Some holiday activities may be viewed as generic, such as watching an iTunes- downloaded movie in your hotel room, reading a hardback book or playing bridge or Scrabble with your friends or a languid stroll through a jigsaw puzzle. But generic activities no longer define a destination as they once did.

Inclusive resorts, for example, are a backdrop for an unending string of generic activities—dancing, dining, golfing, entertainment, etc.—whatever the ambiance, character or vibe of the place.
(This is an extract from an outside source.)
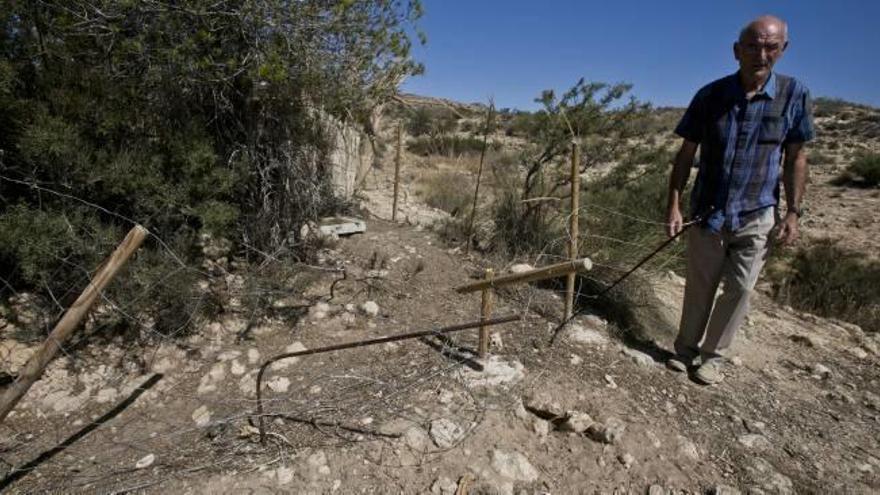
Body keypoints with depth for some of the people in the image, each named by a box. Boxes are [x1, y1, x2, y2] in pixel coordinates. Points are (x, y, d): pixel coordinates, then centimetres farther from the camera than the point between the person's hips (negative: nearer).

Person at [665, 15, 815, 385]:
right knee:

The only variable seems to be a level of luxury that is defined only by its cost. For most travelers place-based experiences are in Europe or Asia, San Miquel or Havana, a national park, New York City or one of about two-dozen American cities that retain their very distinctive character.
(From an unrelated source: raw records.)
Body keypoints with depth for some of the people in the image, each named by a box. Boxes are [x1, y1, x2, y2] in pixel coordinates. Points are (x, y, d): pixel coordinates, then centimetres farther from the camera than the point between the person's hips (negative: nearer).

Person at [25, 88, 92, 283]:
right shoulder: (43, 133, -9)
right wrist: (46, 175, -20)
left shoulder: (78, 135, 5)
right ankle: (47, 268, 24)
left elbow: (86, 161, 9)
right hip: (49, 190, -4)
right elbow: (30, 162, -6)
One sage of visitor engagement is British sociologist John Urry who first grappled with these consumer trends 20 years ago that both support and challenge visitor engagement assumptions. At its root is Urry’s concept of dedifferentiation that indicates increasing visitor demand for a greater range of choices; that charts a decline in repeat visitation; that encourages a proliferation of types of visitor attractions based on market research; that supports alternative destinations and attractions and the growth in heritage and eco-tourism and blends the tourism experience with other forms of leisure, culture, retailing, education, sport and hobbies. If sustainability once suggested permanence and predictability, then Urry’s concept of dedifferentiation mitigates against it, even as it acknowledges trends away from gigantic cruise ships and other forms of mass tourism development.  

In sum, a small destination like Nosara finds intuitive ways to meet its on-going obligation to create place-based experiences and activities, from custom-made wacky weddings to toddler summer school to Joe and Liza at Kaya-Sol on Thursday nights to fiesta evenings at ringside.

At home in the states, workaholics in their everyday life do vacation-like things—festival-type shopping, Disneyland-like birthday parties, leisurewear at work, roller-coaster excitement at the IMAX with the kids, while on vacation those same folks check email, call a client, stay in housekeeping units, shop for groceries, cooking three meals a day; use medical services and fill prescriptions, volunteer to a worthy cause or go to a fund-raiser—all activities of everyday life.

So differences in work/play blur and the place-based experience stand-out to create a sense of excitement and wonder, whether a living place with the added benefit of extraordinary beauty and enthusiasm or a vacationing place with all the conveniences of home.